- **Exercise details**
Report the count of lines holding "lead" in the records, with no other words.

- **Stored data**
=== Begin Enclosure ===
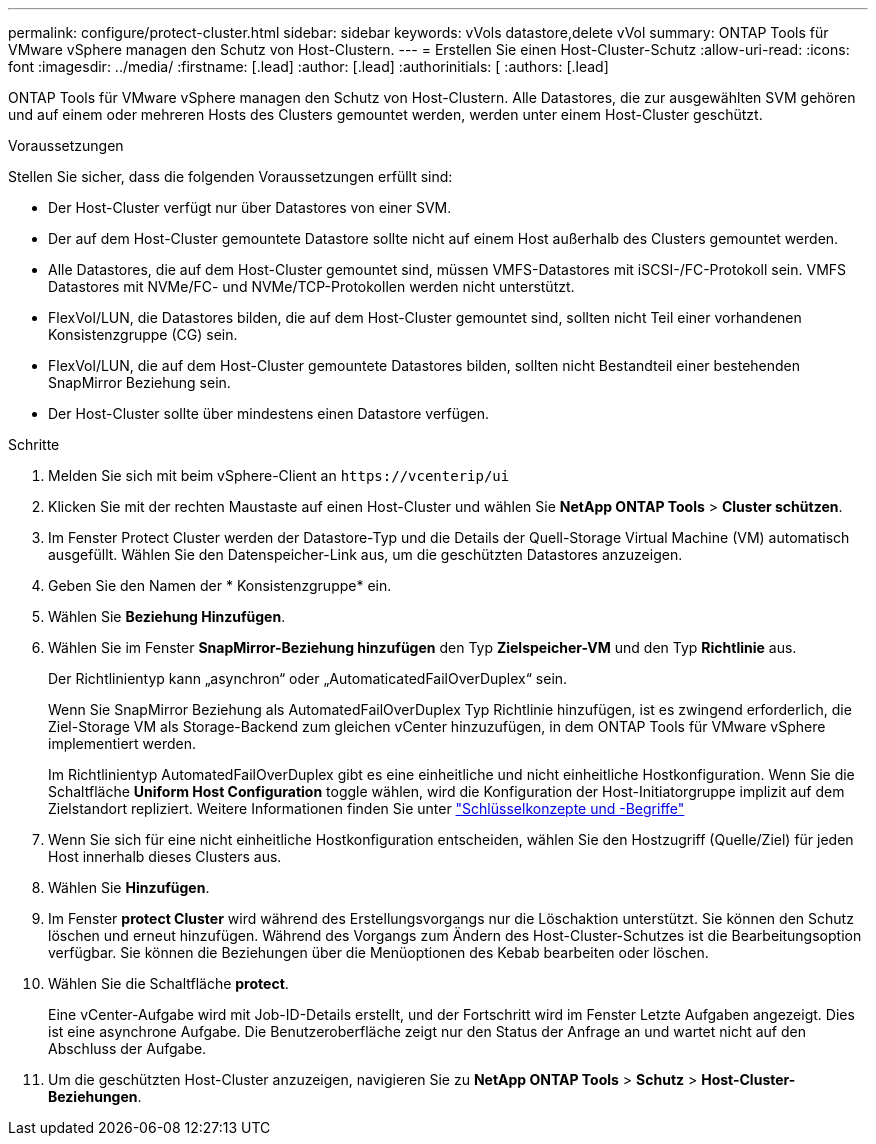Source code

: ---
permalink: configure/protect-cluster.html 
sidebar: sidebar 
keywords: vVols datastore,delete vVol 
summary: ONTAP Tools für VMware vSphere managen den Schutz von Host-Clustern. 
---
= Erstellen Sie einen Host-Cluster-Schutz
:allow-uri-read: 
:icons: font
:imagesdir: ../media/
:firstname: [.lead]
:author: [.lead]
:authorinitials: [
:authors: [.lead]


ONTAP Tools für VMware vSphere managen den Schutz von Host-Clustern. Alle Datastores, die zur ausgewählten SVM gehören und auf einem oder mehreren Hosts des Clusters gemountet werden, werden unter einem Host-Cluster geschützt.

.Voraussetzungen
Stellen Sie sicher, dass die folgenden Voraussetzungen erfüllt sind:

* Der Host-Cluster verfügt nur über Datastores von einer SVM.
* Der auf dem Host-Cluster gemountete Datastore sollte nicht auf einem Host außerhalb des Clusters gemountet werden.
* Alle Datastores, die auf dem Host-Cluster gemountet sind, müssen VMFS-Datastores mit iSCSI-/FC-Protokoll sein. VMFS Datastores mit NVMe/FC- und NVMe/TCP-Protokollen werden nicht unterstützt.
* FlexVol/LUN, die Datastores bilden, die auf dem Host-Cluster gemountet sind, sollten nicht Teil einer vorhandenen Konsistenzgruppe (CG) sein.
* FlexVol/LUN, die auf dem Host-Cluster gemountete Datastores bilden, sollten nicht Bestandteil einer bestehenden SnapMirror Beziehung sein.
* Der Host-Cluster sollte über mindestens einen Datastore verfügen.


.Schritte
. Melden Sie sich mit beim vSphere-Client an `\https://vcenterip/ui`
. Klicken Sie mit der rechten Maustaste auf einen Host-Cluster und wählen Sie *NetApp ONTAP Tools* > *Cluster schützen*.
. Im Fenster Protect Cluster werden der Datastore-Typ und die Details der Quell-Storage Virtual Machine (VM) automatisch ausgefüllt. Wählen Sie den Datenspeicher-Link aus, um die geschützten Datastores anzuzeigen.
. Geben Sie den Namen der * Konsistenzgruppe* ein.
. Wählen Sie *Beziehung Hinzufügen*.
. Wählen Sie im Fenster *SnapMirror-Beziehung hinzufügen* den Typ *Zielspeicher-VM* und den Typ *Richtlinie* aus.
+
Der Richtlinientyp kann „asynchron“ oder „AutomaticatedFailOverDuplex“ sein.

+
Wenn Sie SnapMirror Beziehung als AutomatedFailOverDuplex Typ Richtlinie hinzufügen, ist es zwingend erforderlich, die Ziel-Storage VM als Storage-Backend zum gleichen vCenter hinzuzufügen, in dem ONTAP Tools für VMware vSphere implementiert werden.

+
Im Richtlinientyp AutomatedFailOverDuplex gibt es eine einheitliche und nicht einheitliche Hostkonfiguration. Wenn Sie die Schaltfläche *Uniform Host Configuration* toggle wählen, wird die Konfiguration der Host-Initiatorgruppe implizit auf dem Zielstandort repliziert. Weitere Informationen finden Sie unter link:../concepts/ontap-tools-concepts-terms.html["Schlüsselkonzepte und -Begriffe"]

. Wenn Sie sich für eine nicht einheitliche Hostkonfiguration entscheiden, wählen Sie den Hostzugriff (Quelle/Ziel) für jeden Host innerhalb dieses Clusters aus.
. Wählen Sie *Hinzufügen*.
. Im Fenster *protect Cluster* wird während des Erstellungsvorgangs nur die Löschaktion unterstützt. Sie können den Schutz löschen und erneut hinzufügen. Während des Vorgangs zum Ändern des Host-Cluster-Schutzes ist die Bearbeitungsoption verfügbar. Sie können die Beziehungen über die Menüoptionen des Kebab bearbeiten oder löschen.
. Wählen Sie die Schaltfläche *protect*.
+
Eine vCenter-Aufgabe wird mit Job-ID-Details erstellt, und der Fortschritt wird im Fenster Letzte Aufgaben angezeigt. Dies ist eine asynchrone Aufgabe. Die Benutzeroberfläche zeigt nur den Status der Anfrage an und wartet nicht auf den Abschluss der Aufgabe.

. Um die geschützten Host-Cluster anzuzeigen, navigieren Sie zu *NetApp ONTAP Tools* > *Schutz* > *Host-Cluster-Beziehungen*.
=== End Enclosure ===
- **Response**
3